* What to produce *
Return all the entries exactly. No pictures.

(Beginning of The input)

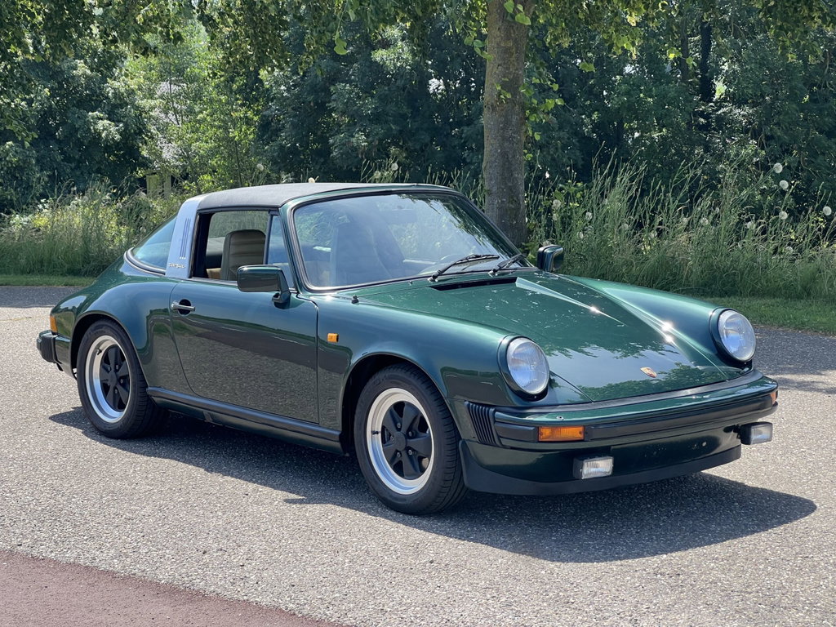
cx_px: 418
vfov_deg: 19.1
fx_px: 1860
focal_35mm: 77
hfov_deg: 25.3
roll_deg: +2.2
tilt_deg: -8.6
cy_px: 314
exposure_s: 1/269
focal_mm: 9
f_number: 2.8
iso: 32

(End of The input)

* Answer section *
cx_px: 418
vfov_deg: 19.1
fx_px: 1860
focal_35mm: 77
hfov_deg: 25.3
roll_deg: +2.2
tilt_deg: -8.6
cy_px: 314
exposure_s: 1/269
focal_mm: 9
f_number: 2.8
iso: 32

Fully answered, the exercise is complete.